* **Work item**
A verbatim reproduction of the following listing is required; omit the pictures.

* **Dataset content**
+ + +
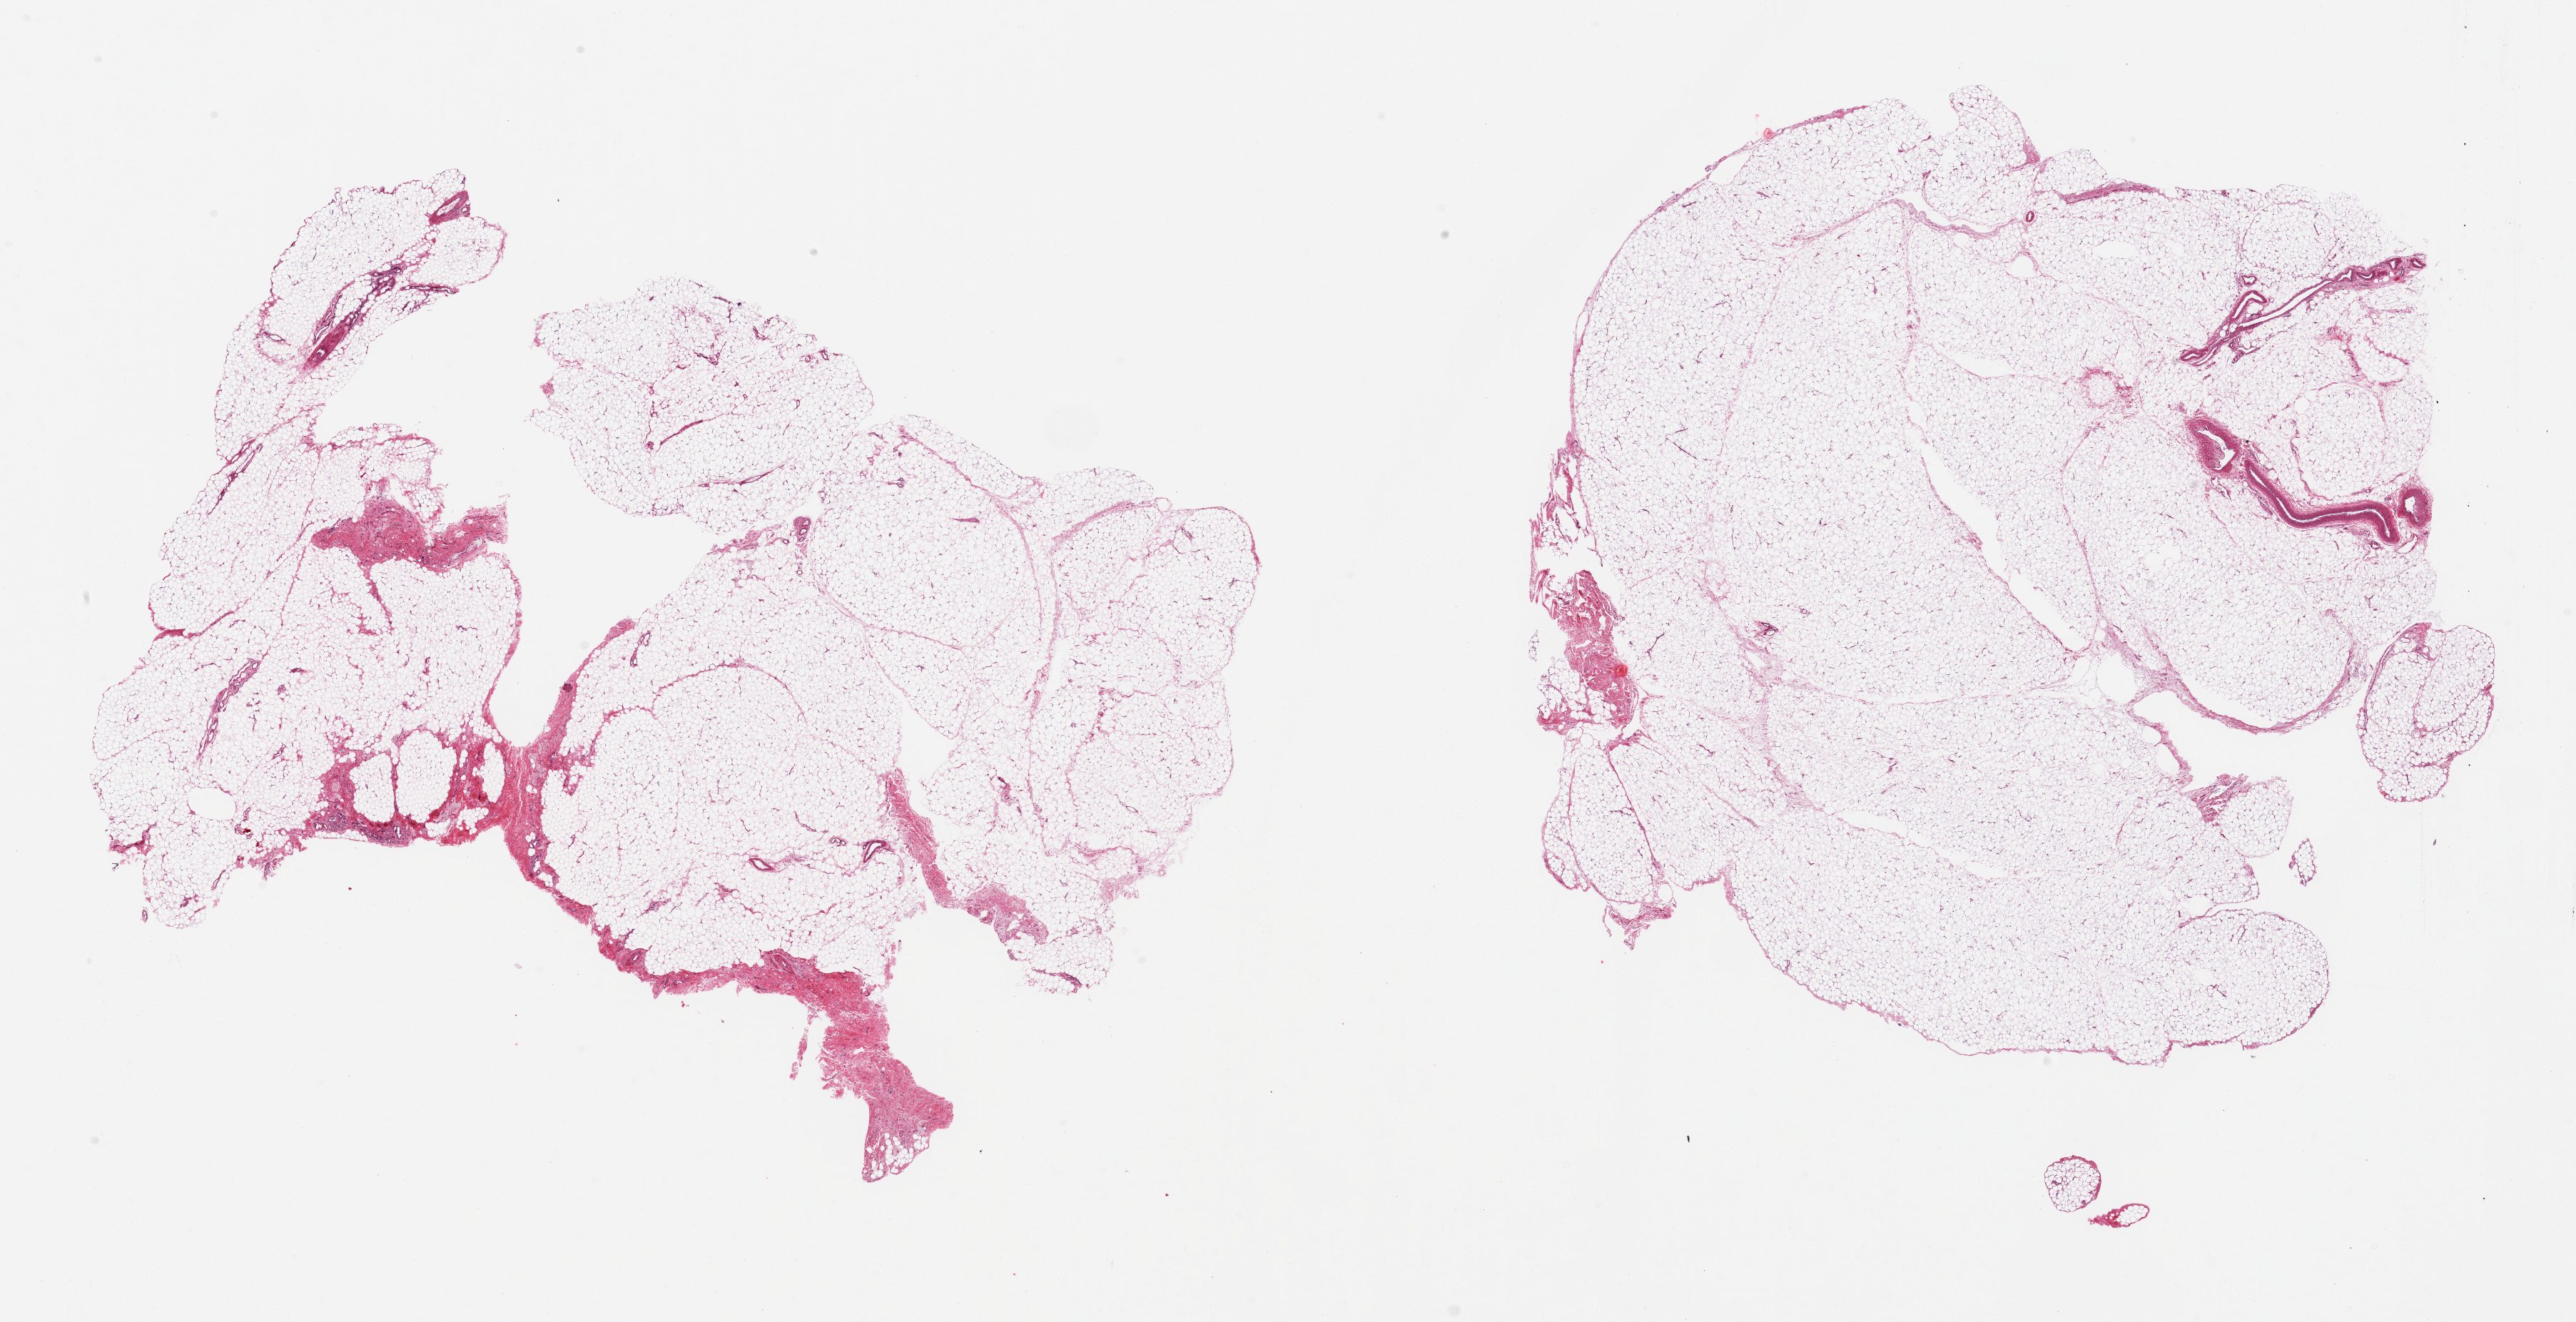
Haematoxylin and eosin whole-slide image, low-resolution overview of the scanned area, about 28.5 x 14.7 mm. PAXgene-fixed, paraffin-embedded tissue. Sampled site (target tissue): omentum. Tissue donor sample. Female donor.
Review note (as recorded): 2 pieces; 5% fibrovascular content.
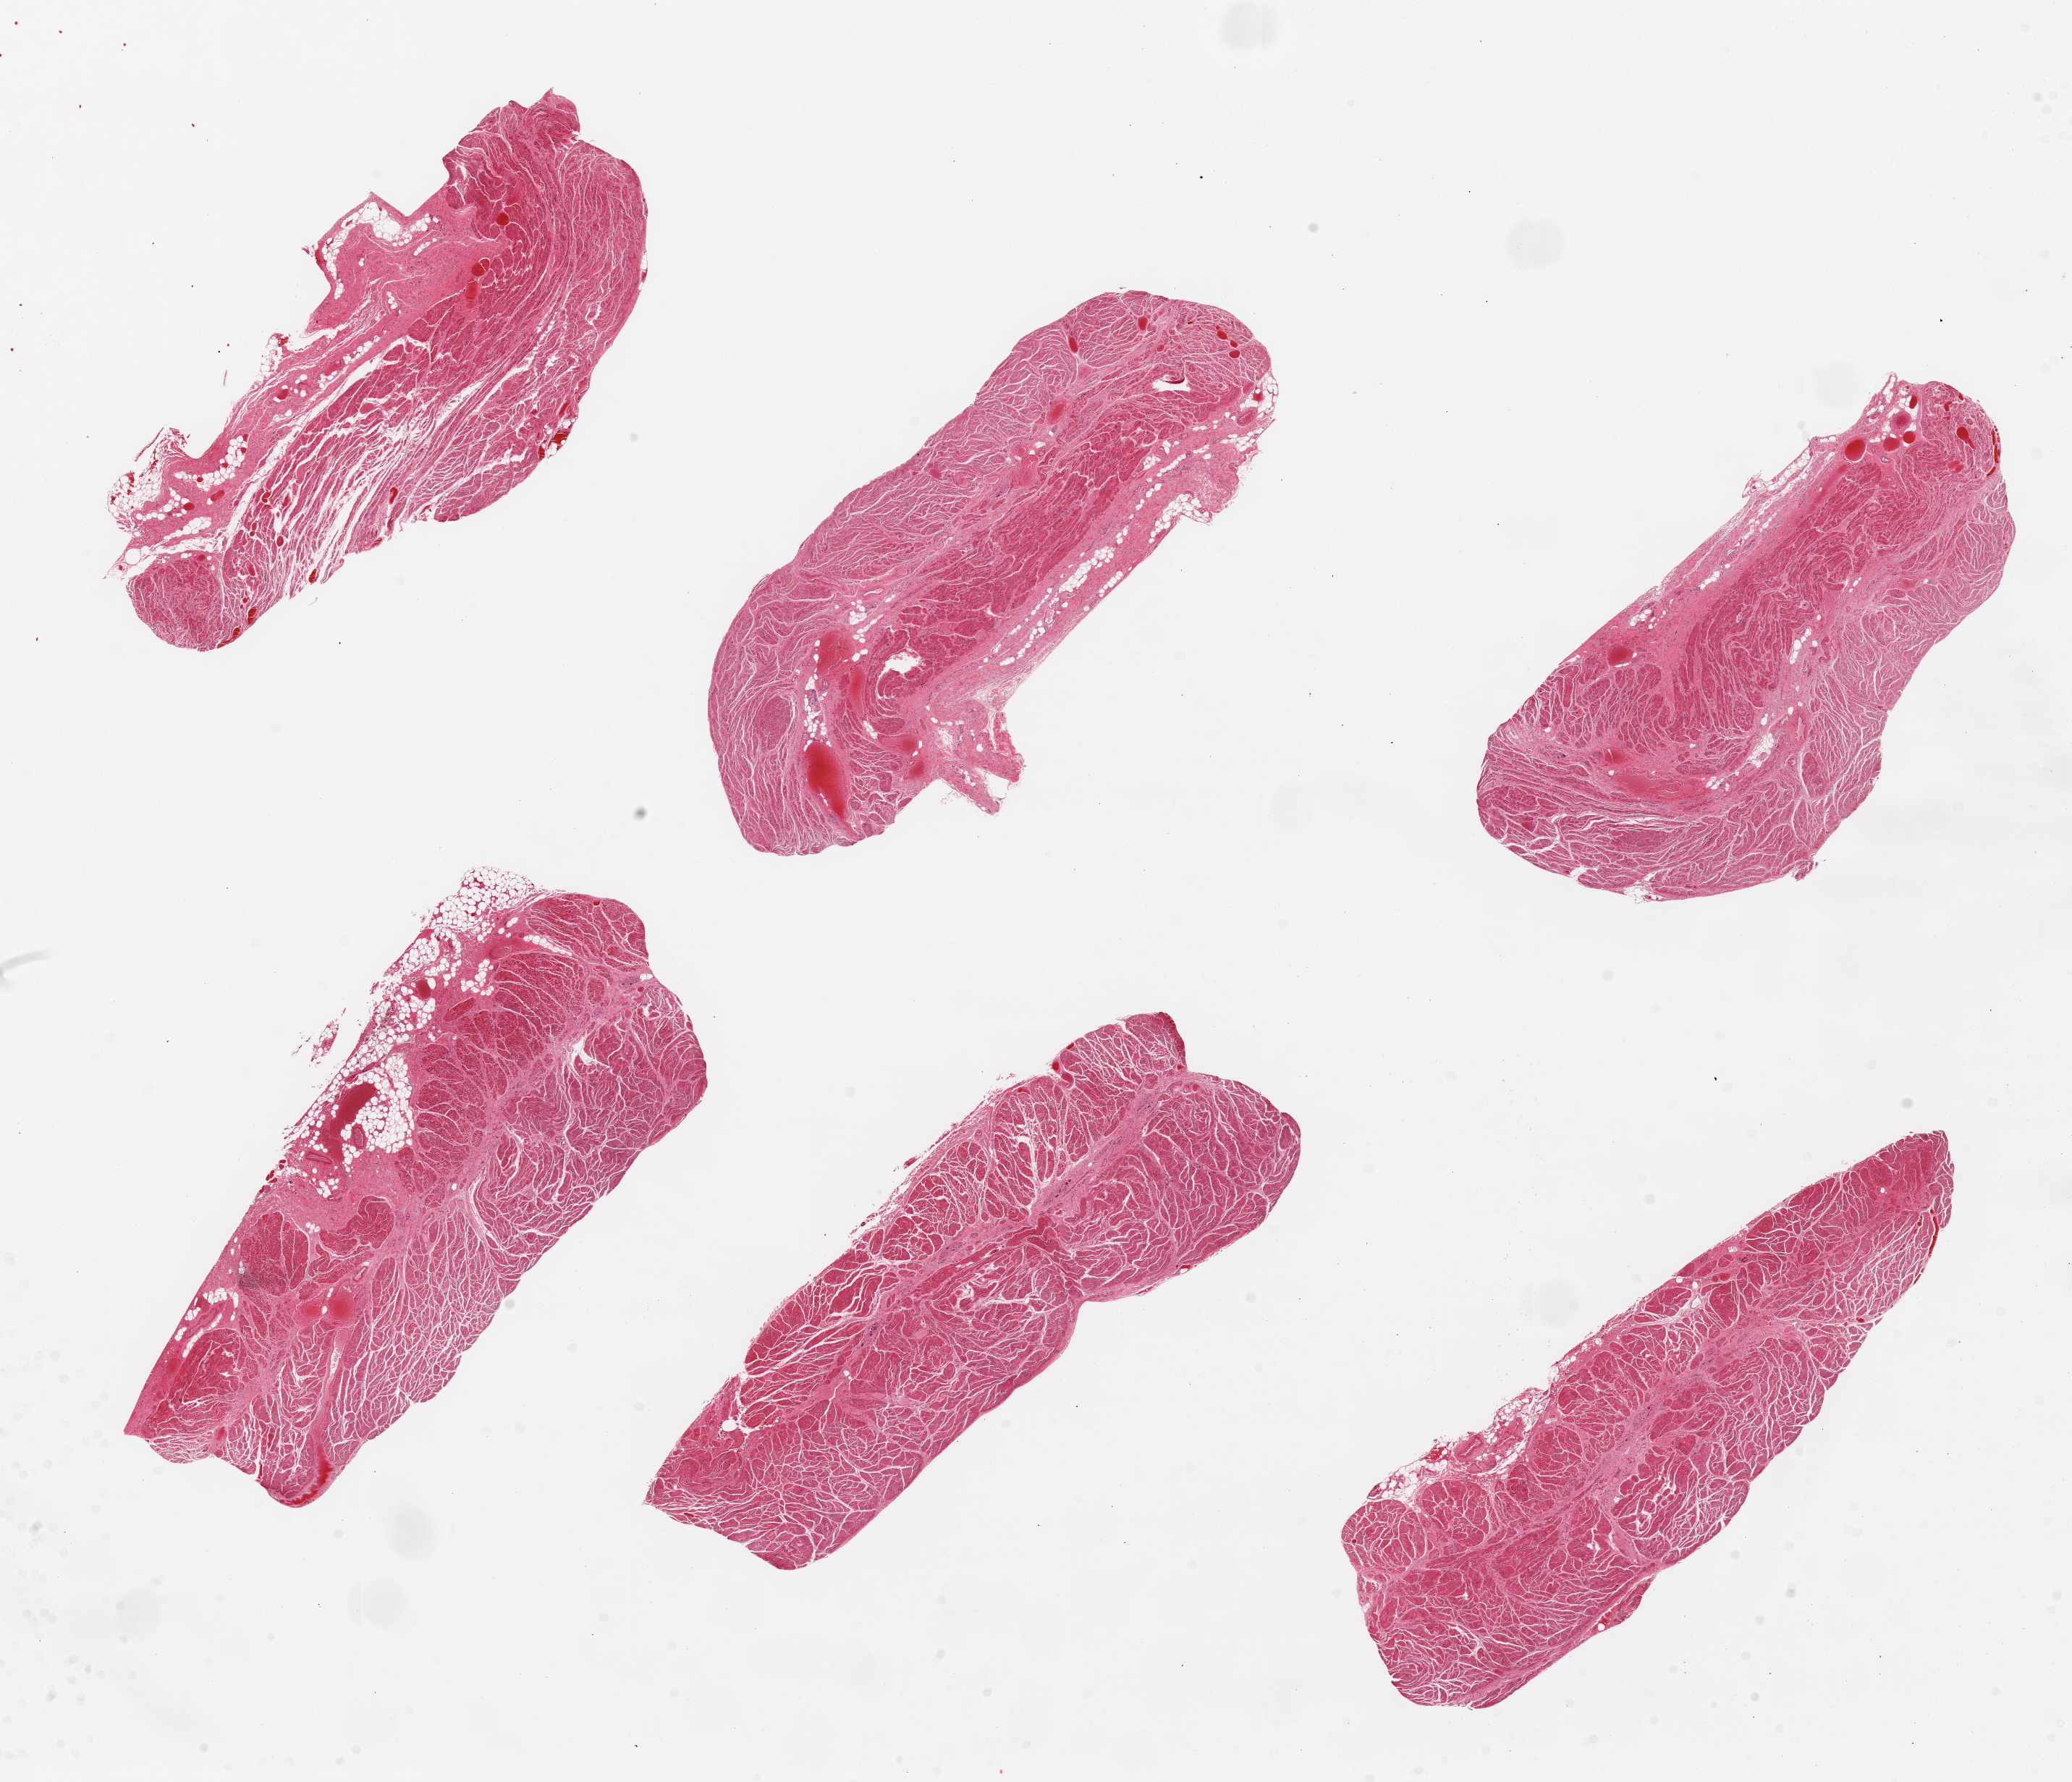
Digitized haematoxylin and eosin-stained section — shown as a low-resolution overview of the whole scanned area (about 22.6 x 19.5 mm, from a 20x scan), PAXgene-fixed paraffin-embedded (PFPE) section, sampled site (target tissue): gastroesophageal junction, tissue donor sample. Donor: male.
Pathologist's review note for this sample: 6 pieces, barely trace adherent fat, all muscularis; good specimens.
+ + +
* **Output for this task**
Haematoxylin and eosin whole-slide image, low-resolution overview of the scanned area, about 28.5 x 14.7 mm. PAXgene-fixed, paraffin-embedded tissue. Sampled site (target tissue): omentum. Tissue donor sample. Female donor.
Review note (as recorded): 2 pieces; 5% fibrovascular content.
Digitized haematoxylin and eosin-stained section — shown as a low-resolution overview of the whole scanned area (about 22.6 x 19.5 mm, from a 20x scan), PAXgene-fixed paraffin-embedded (PFPE) section, sampled site (target tissue): gastroesophageal junction, tissue donor sample. Donor: male.
Pathologist's review note for this sample: 6 pieces, barely trace adherent fat, all muscularis; good specimens.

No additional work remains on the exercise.